━━━ Document extract

Definition of a “living group”: no matter how many consecutive moves the opponent makes, as long as every move is legal, the liberties of that connected component are always at least $1$.

Please determine whether this black connected component is a “living group”.

If it is, output YES; otherwise, output NO.

This problem has multiple test cases.

Input Format

The first line contains a positive integer $T$, the number of test cases.

For each test case:

The first line contains two positive integers $n, m$, meaning the board size is $n \times m$.

Then follow $n$ lines, each a string of length $m$. The $j$-th character of the $i$-th line indicates whether there is a stone at position $(i, j)$. . means empty, and * means a black stone.

Output Format

If the black group is “living”, output YES; otherwise, output NO.

3
3 5
.*.*.
.***.
.....
2 5
.*.*.

━━━━━━

→ What to do:
[a] Summarize the living group problem statement in two sentences.
[b] Pick up the living group problem statement from the point where it stops.
The records play no part in this work.

━━━ Extracted records

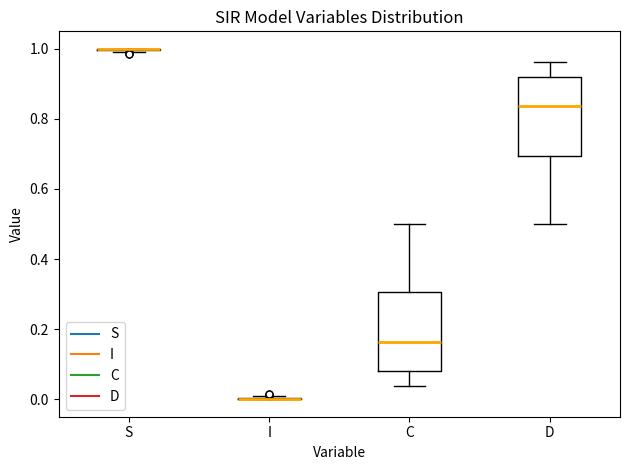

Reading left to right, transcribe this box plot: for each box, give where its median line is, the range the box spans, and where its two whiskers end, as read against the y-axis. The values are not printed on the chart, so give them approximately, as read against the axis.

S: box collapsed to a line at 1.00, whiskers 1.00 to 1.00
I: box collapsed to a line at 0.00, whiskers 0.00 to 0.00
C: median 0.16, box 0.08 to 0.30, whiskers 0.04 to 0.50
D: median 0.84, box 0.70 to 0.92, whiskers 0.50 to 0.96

━━━━━━

→ Answers to each task:
[a] The problem defines a "living group" as a connected component whose liberties always stay at least 1 no matter how many consecutive legal moves the opponent makes, and it asks whether a given black component is one, with output YES or NO over multiple test cases. Each test case gives the board size n × m followed by n strings of length m, where . marks an empty point and * marks a black stone.

[b]
.***.
6 5
.*...
.***.
**.**
*...*
**.**
*****

NO
YES
NO

1
1 3
.*.

YES

Hint

[Sample Explanation #1]

Test case 1:

White plays $(1,1),(2,1),(3,2),(3,3),(3,4),(1,5),(2,5),(1,3)$ in order, which makes the liberties of the black connected component become $0$.

Let @ denote white stones. Then the final position is:

@*@*@
@***@
.@@@.

Test case 2:

For example, if White first plays $(1,1)$, then White will never be able to play at $(1,3)$ and $(2,1)$ afterward, causing the liberties of the black group to always be at least $1$. Therefore, the black group is “living”.

Test case 3:

A final position that makes the liberties of the black connected component equal to $0$:

@*@@.
@***@
**@**
*@.@*
**@**
*****

[Constraints]

This problem uses bundled testdata.

For $100\%$ of the data: $1 \le n, m \le 2 \times {10}^3$, $1 \le T \le {10}^5$. Each cell of the initial board is either . or *, and there is at least one ., and at least one *. It is guaranteed that black stones are connected. The sum of $n \times m$ over each test point is at most $4 \times {10}^6$.

• Subtask 1 (9 points): $n = 1$.
• Subtask 2 (10 points): $n = 2$, $m = 3$.
• Subtask 3 (16 points): the number of . is at most $7$, $n, m \le 10$, $T \le 50$.
• Subtask 4 (24 points): the number of . is at most $14$, $n, m \le 10$, $T \le 50$.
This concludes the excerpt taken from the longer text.